-------- DATA FOR THIS TASK --------

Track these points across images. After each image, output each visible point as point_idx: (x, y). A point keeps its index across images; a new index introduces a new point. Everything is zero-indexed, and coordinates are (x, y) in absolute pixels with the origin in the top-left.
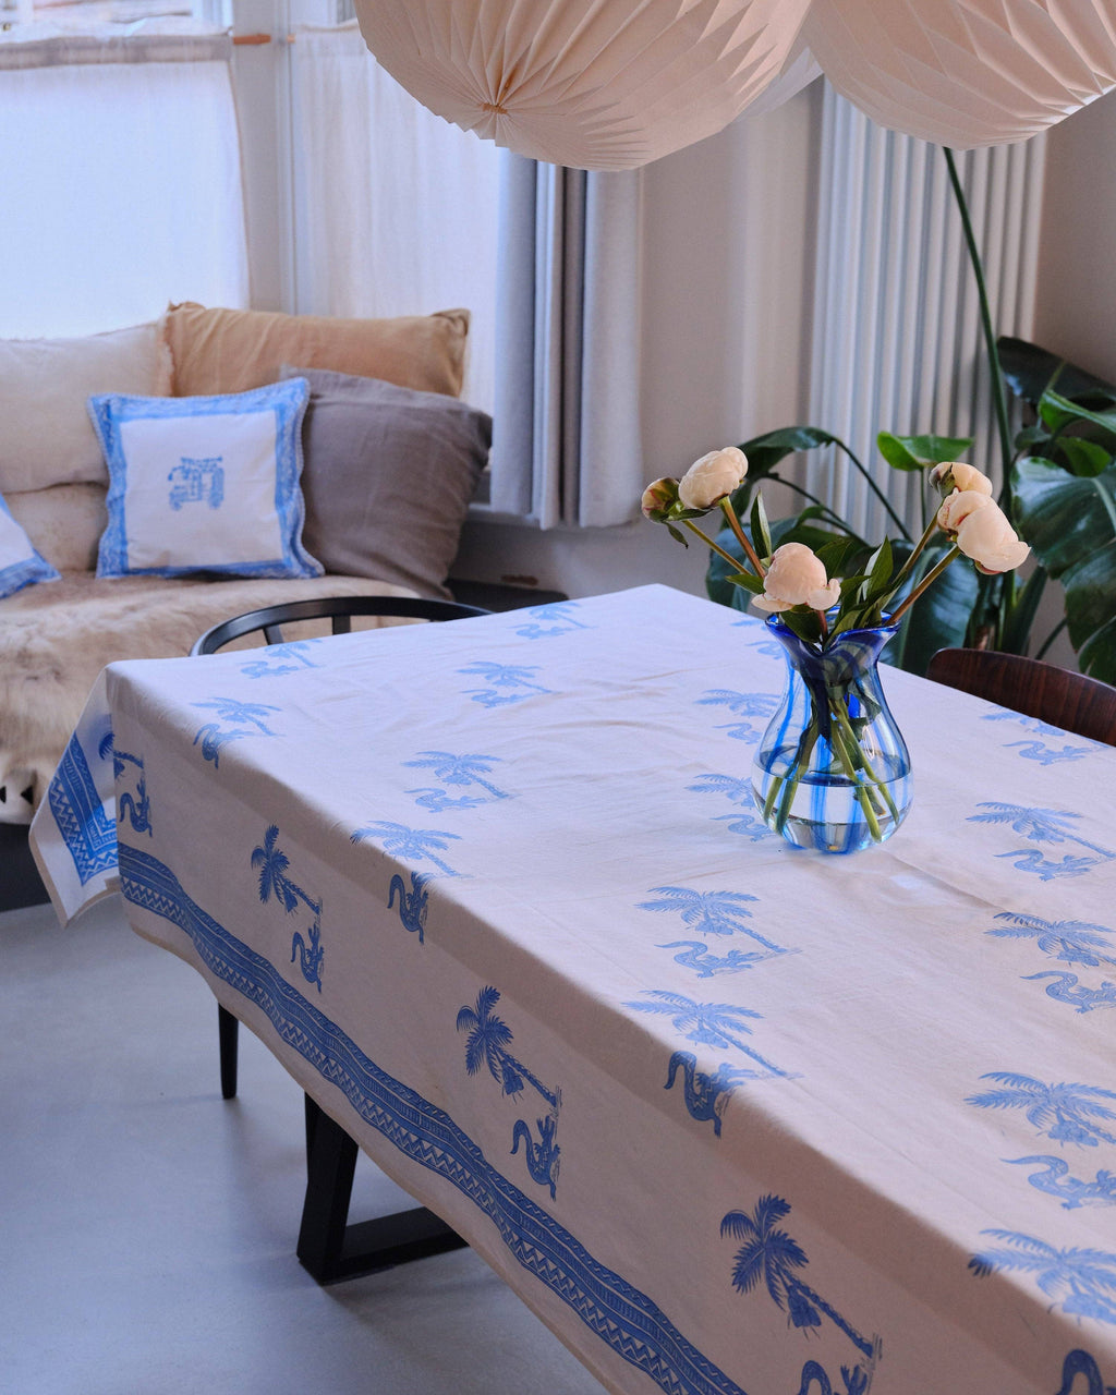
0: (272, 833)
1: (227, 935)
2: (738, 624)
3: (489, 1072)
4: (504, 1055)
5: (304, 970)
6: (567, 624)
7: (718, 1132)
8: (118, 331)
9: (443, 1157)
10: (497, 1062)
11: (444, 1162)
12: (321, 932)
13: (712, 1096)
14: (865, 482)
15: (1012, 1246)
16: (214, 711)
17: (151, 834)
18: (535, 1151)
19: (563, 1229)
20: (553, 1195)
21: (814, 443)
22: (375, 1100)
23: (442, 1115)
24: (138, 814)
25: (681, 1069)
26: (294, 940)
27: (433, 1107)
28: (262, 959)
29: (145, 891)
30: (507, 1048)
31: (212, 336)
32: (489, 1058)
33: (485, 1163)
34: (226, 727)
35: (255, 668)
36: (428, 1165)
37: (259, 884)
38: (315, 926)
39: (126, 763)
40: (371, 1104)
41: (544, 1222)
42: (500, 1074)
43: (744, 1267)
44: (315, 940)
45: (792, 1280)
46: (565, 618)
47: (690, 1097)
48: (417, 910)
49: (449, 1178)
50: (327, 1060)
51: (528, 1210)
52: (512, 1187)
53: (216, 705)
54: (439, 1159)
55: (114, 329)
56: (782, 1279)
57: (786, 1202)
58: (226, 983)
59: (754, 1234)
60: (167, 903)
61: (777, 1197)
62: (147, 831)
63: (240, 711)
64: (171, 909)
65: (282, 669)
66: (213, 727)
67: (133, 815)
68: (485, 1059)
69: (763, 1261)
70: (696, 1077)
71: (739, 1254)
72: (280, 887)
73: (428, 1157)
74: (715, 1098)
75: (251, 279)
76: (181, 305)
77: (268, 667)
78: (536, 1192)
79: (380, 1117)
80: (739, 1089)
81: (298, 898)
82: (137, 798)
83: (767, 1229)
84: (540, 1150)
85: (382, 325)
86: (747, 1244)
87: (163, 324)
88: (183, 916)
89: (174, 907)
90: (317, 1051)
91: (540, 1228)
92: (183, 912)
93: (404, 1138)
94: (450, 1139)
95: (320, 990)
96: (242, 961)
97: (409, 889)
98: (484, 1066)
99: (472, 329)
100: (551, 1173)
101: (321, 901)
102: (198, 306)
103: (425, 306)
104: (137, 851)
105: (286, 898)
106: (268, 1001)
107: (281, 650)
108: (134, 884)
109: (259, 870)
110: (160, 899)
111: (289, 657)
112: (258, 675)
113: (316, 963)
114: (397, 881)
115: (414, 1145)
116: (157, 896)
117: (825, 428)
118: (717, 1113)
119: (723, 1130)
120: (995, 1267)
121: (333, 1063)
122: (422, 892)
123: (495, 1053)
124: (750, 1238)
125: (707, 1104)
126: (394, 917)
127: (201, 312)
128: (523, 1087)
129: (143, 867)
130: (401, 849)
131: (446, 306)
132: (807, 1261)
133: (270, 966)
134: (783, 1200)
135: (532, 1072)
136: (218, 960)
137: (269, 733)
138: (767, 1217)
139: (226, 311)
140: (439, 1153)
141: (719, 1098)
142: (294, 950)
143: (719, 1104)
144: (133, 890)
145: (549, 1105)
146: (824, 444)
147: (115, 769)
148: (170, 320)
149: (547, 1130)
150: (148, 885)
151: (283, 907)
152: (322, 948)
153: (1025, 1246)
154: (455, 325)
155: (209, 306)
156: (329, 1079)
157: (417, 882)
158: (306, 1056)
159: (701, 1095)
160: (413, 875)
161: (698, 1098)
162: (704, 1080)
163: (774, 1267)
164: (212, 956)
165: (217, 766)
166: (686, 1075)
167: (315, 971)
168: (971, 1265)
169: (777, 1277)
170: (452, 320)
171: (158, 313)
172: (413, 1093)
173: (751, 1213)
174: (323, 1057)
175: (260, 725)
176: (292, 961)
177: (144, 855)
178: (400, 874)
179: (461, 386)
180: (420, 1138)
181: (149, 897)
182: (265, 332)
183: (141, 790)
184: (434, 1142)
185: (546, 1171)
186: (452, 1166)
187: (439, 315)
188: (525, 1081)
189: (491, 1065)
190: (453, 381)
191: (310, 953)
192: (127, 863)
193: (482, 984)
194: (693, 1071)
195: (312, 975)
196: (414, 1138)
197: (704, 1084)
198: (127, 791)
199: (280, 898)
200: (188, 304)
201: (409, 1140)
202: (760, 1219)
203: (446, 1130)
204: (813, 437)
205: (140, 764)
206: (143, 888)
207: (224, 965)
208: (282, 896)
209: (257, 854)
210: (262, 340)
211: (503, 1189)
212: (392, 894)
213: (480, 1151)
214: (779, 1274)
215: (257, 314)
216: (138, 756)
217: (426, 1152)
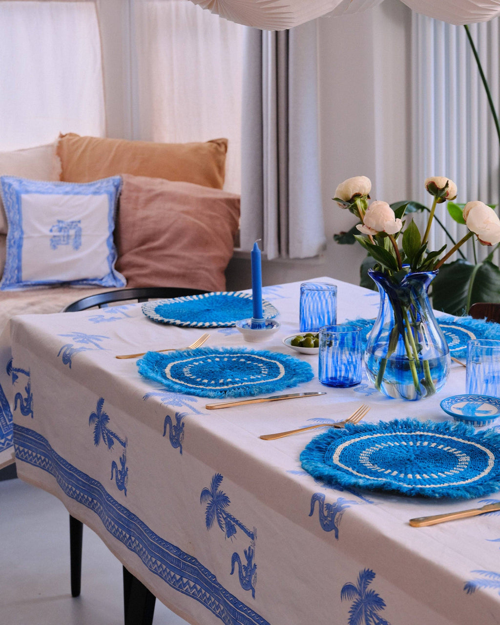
0: (101, 402)
1: (76, 470)
2: (367, 295)
3: (218, 526)
4: (225, 514)
5: (117, 483)
6: (275, 296)
7: (337, 537)
8: (30, 149)
9: (194, 587)
10: (222, 519)
11: (195, 590)
12: (127, 458)
13: (333, 516)
14: (444, 233)
15: (487, 578)
16: (71, 338)
17: (32, 417)
18: (243, 570)
19: (259, 616)
20: (254, 596)
21: (414, 209)
22: (156, 556)
23: (193, 560)
24: (25, 405)
25: (317, 503)
26: (112, 465)
27: (189, 556)
28: (96, 481)
29: (28, 452)
30: (228, 509)
31: (84, 151)
32: (218, 517)
33: (218, 584)
34: (76, 346)
35: (97, 318)
36: (186, 593)
37: (94, 435)
38: (123, 455)
39: (19, 374)
40: (154, 560)
41: (248, 614)
42: (224, 526)
43: (354, 617)
44: (123, 464)
45: (378, 619)
46: (273, 293)
47: (322, 518)
48: (179, 434)
49: (198, 600)
50: (130, 538)
51: (240, 609)
52: (232, 596)
53: (72, 336)
54: (191, 588)
55: (28, 147)
56: (373, 619)
57: (373, 572)
58: (75, 501)
59: (358, 595)
60: (40, 458)
61: (368, 569)
62: (30, 414)
63: (85, 339)
64: (43, 461)
65: (112, 319)
66: (69, 346)
67: (22, 406)
68: (216, 518)
69: (363, 610)
70: (325, 506)
71: (351, 610)
72: (105, 435)
73: (186, 588)
74: (334, 517)
75: (106, 121)
76: (66, 135)
77: (104, 318)
78: (243, 596)
79: (159, 567)
80: (347, 509)
81: (115, 440)
82: (25, 395)
83: (364, 590)
84: (246, 568)
85: (181, 146)
86: (355, 602)
87: (56, 144)
88: (50, 465)
89: (45, 460)
90: (124, 533)
91: (247, 618)
92: (50, 462)
93: (172, 578)
94: (198, 574)
95: (126, 495)
96: (84, 485)
97: (174, 423)
98: (215, 524)
99: (230, 149)
100: (252, 582)
101: (126, 439)
102: (76, 135)
103: (204, 136)
104: (23, 428)
105: (108, 441)
106: (99, 508)
107: (112, 309)
108: (21, 448)
109: (93, 426)
110: (36, 456)
111: (116, 313)
112: (98, 322)
113: (124, 478)
114: (168, 419)
115: (178, 581)
116: (34, 454)
117: (421, 202)
118: (336, 526)
119: (340, 534)
120: (477, 588)
121: (133, 539)
122: (181, 423)
123: (221, 514)
124: (356, 598)
125: (331, 521)
126: (167, 441)
127: (77, 139)
128: (236, 532)
129: (27, 438)
130: (171, 402)
131: (215, 137)
132: (385, 605)
133: (101, 485)
134: (372, 571)
135: (241, 521)
136: (70, 486)
137: (102, 349)
138: (364, 583)
139: (92, 138)
140: (192, 584)
141: (337, 516)
142: (112, 472)
143: (337, 519)
144: (20, 452)
145: (250, 539)
146: (420, 210)
147: (13, 378)
148: (60, 143)
149: (249, 557)
150: (29, 448)
151: (107, 446)
152: (127, 468)
153: (494, 577)
154: (220, 147)
155: (82, 135)
156: (131, 550)
157: (178, 417)
158: (118, 538)
159: (327, 517)
160: (177, 414)
161: (326, 518)
162: (329, 507)
163: (368, 613)
164: (67, 485)
165: (70, 367)
166: (320, 505)
167: (123, 483)
168: (465, 589)
169: (371, 619)
170: (219, 144)
171: (52, 139)
172: (178, 549)
173: (355, 583)
174: (128, 536)
175: (96, 345)
176: (111, 479)
177: (28, 430)
178: (169, 415)
179: (224, 181)
180: (182, 577)
181: (30, 456)
182: (114, 149)
183: (28, 390)
184: (189, 578)
185: (249, 581)
186: (200, 591)
187: (212, 142)
188: (237, 528)
189: (219, 521)
190: (219, 179)
191: (121, 472)
192: (18, 436)
193: (213, 473)
194: (323, 503)
195: (121, 486)
196: (178, 577)
197: (329, 509)
198: (19, 392)
199: (105, 441)
200: (71, 134)
201: (175, 578)
202: (360, 585)
203: (196, 569)
204: (414, 206)
205: (28, 374)
206: (26, 450)
207: (74, 489)
208: (106, 440)
209: (92, 416)
210: (113, 154)
211: (227, 597)
212: (165, 427)
213: (215, 577)
214: (372, 617)
215: (110, 140)
216: (26, 370)
217: (185, 585)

--------

ACTIVITY:
Starting with the first line of the data above, write out each line exactly up to and including the line that holds "120: (995, 1267)". Pictures stay out.

EXERCISE ANSWER:
Track these points across images. After each image, output each visible point as point_idx: (x, y). A point keeps its index across images; a new index introduces a new point. Everything is zero-indexed, and coordinates are (x, y) in absolute pixels with the origin in the top-left.
0: (272, 833)
1: (227, 935)
2: (738, 624)
3: (489, 1072)
4: (504, 1055)
5: (304, 970)
6: (567, 624)
7: (718, 1132)
8: (118, 331)
9: (443, 1157)
10: (497, 1062)
11: (444, 1162)
12: (321, 932)
13: (712, 1096)
14: (865, 482)
15: (1012, 1246)
16: (214, 711)
17: (151, 834)
18: (535, 1151)
19: (563, 1229)
20: (553, 1195)
21: (814, 443)
22: (375, 1100)
23: (442, 1115)
24: (138, 814)
25: (681, 1069)
26: (294, 940)
27: (433, 1107)
28: (262, 959)
29: (145, 891)
30: (507, 1048)
31: (212, 336)
32: (489, 1058)
33: (485, 1163)
34: (226, 727)
35: (255, 668)
36: (428, 1165)
37: (259, 884)
38: (315, 926)
39: (126, 763)
40: (371, 1104)
41: (544, 1222)
42: (500, 1074)
43: (744, 1267)
44: (315, 940)
45: (792, 1280)
46: (565, 618)
47: (690, 1097)
48: (417, 910)
49: (449, 1178)
50: (327, 1060)
51: (528, 1210)
52: (512, 1187)
53: (216, 705)
54: (439, 1159)
55: (114, 329)
56: (782, 1279)
57: (786, 1202)
58: (226, 983)
59: (754, 1234)
60: (167, 903)
61: (777, 1197)
62: (147, 831)
63: (240, 711)
64: (171, 909)
65: (282, 669)
66: (213, 727)
67: (133, 815)
68: (485, 1059)
69: (763, 1261)
70: (696, 1077)
71: (739, 1254)
72: (280, 887)
73: (428, 1157)
74: (715, 1098)
75: (251, 279)
76: (181, 305)
77: (268, 667)
78: (536, 1192)
79: (380, 1117)
80: (739, 1089)
81: (298, 898)
82: (137, 798)
83: (767, 1229)
84: (540, 1150)
85: (382, 325)
86: (747, 1244)
87: (163, 324)
88: (183, 916)
89: (174, 907)
90: (317, 1051)
91: (540, 1228)
92: (183, 912)
93: (404, 1138)
94: (450, 1139)
95: (320, 990)
96: (242, 961)
97: (409, 889)
98: (484, 1066)
99: (472, 329)
100: (551, 1173)
101: (321, 901)
102: (198, 306)
103: (425, 306)
104: (137, 851)
105: (286, 898)
106: (268, 1001)
107: (281, 650)
108: (134, 884)
109: (259, 870)
110: (160, 899)
111: (289, 657)
112: (258, 675)
113: (316, 963)
114: (397, 881)
115: (414, 1145)
116: (157, 896)
117: (825, 428)
118: (717, 1113)
119: (723, 1130)
120: (995, 1267)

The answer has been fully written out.